→ **Page excerpt**
According to a study done by the Animal Temperament Test Society, dogs categorized as “pitbull-type” achieve excellent temperament scores. In fact, pit bulls scored in the top 23% of all breeds tested! Furthermore, several other peer-reviewed studies concluded that a dog’s breed has no determination on its aggressiveness or danger. Because of their excellent temperament, pit bulls have become increasingly popular dogs.
In 1976, the Supreme Court passed the Animal Welfare Act of 1976. This act made the cruel sport of dogfighting illegal in all 50 states, including the District of Columbia, Puerto Rico, Guam, and the U.S. Virgin Islands. If fact, in most states, the act of owning dogs to fight it a felony offense! The Animal Welfare Act is so thorough that if you are caught even being a spectator at a dog fight, you will be persecuted!

Unfortunately, as with many laws, once an act is made criminal, it attracts more criminals. While dogfighting is no longer accepted in society, unfortunately, it continues to happen in underground clubs.

→ **Questions on the material**
a) According to the page excerpt about pit bulls, where did pit bulls rank among all breeds tested by the Animal Temperament Test Society?
b) Take the page excerpt about pit bulls and dogfighting further, continuing from its final sentence.

→ **Supplied material**

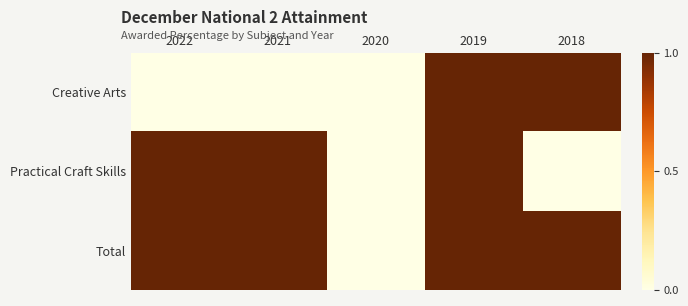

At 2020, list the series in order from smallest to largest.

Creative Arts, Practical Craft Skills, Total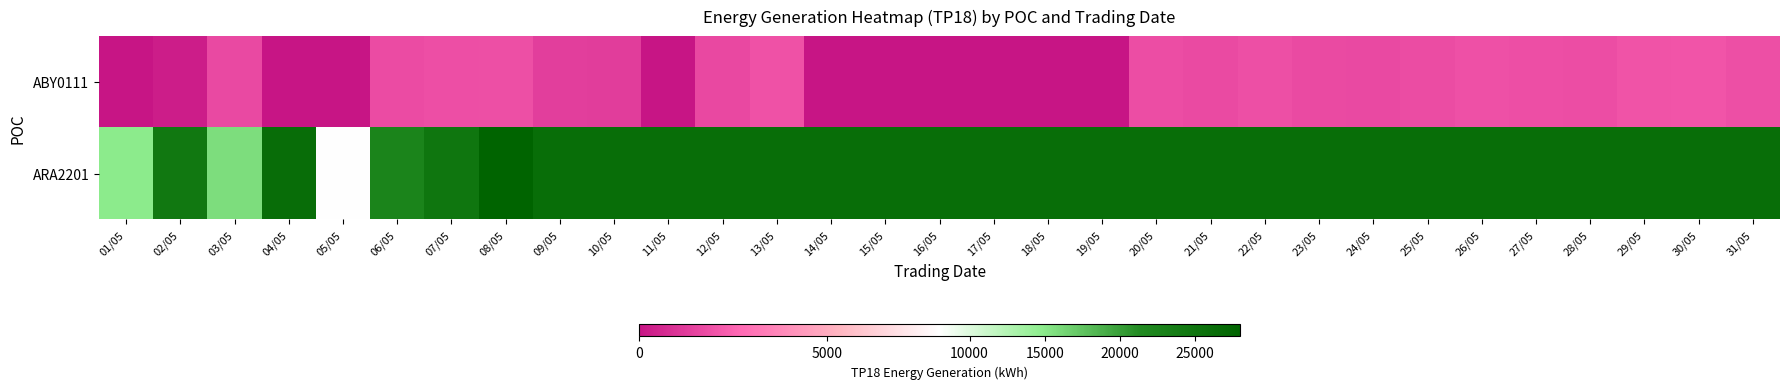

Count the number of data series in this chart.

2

* * *

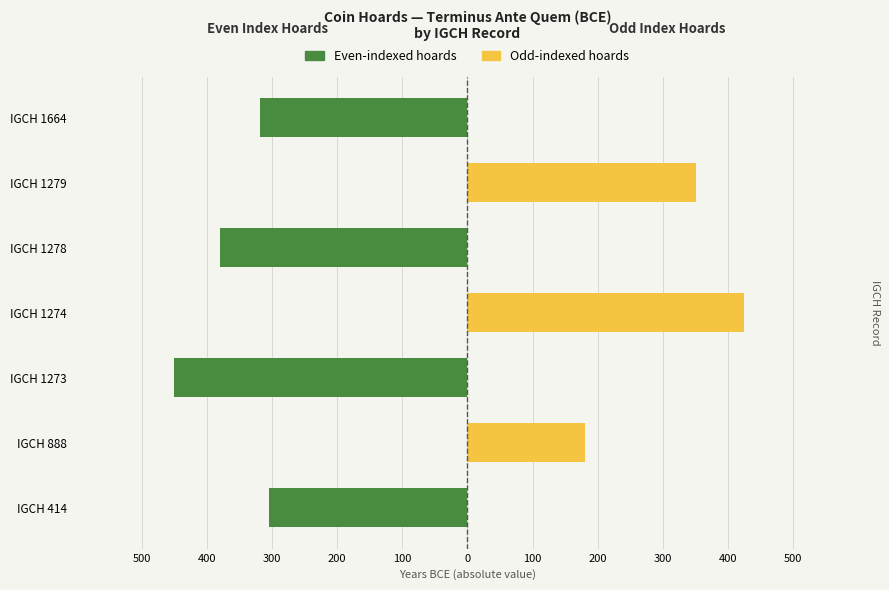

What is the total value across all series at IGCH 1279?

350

→ **Answers to the problems**
a) They scored in the top 23% of all breeds tested.

b)
Pit Bulls Today

Now that pit bulls were no longer bred and cruelly trained for fighting, people began to see them as working-class companions. Pit bulls became America’s favorite pet! They were often used for commercials and in popular television shows.

The most famous pitbull was probably Petey, the ring-eyed sweetheart featured on Little Rascals.

Pitbulls were also highly favored among politicians, celebrities, and scholars. Helen Keller, Theodore Roosevelt, Thomas Edison, Mark Twain, Fred Astaire, and Humphrey Bogart, just to name a few, all had pit bulls as companions.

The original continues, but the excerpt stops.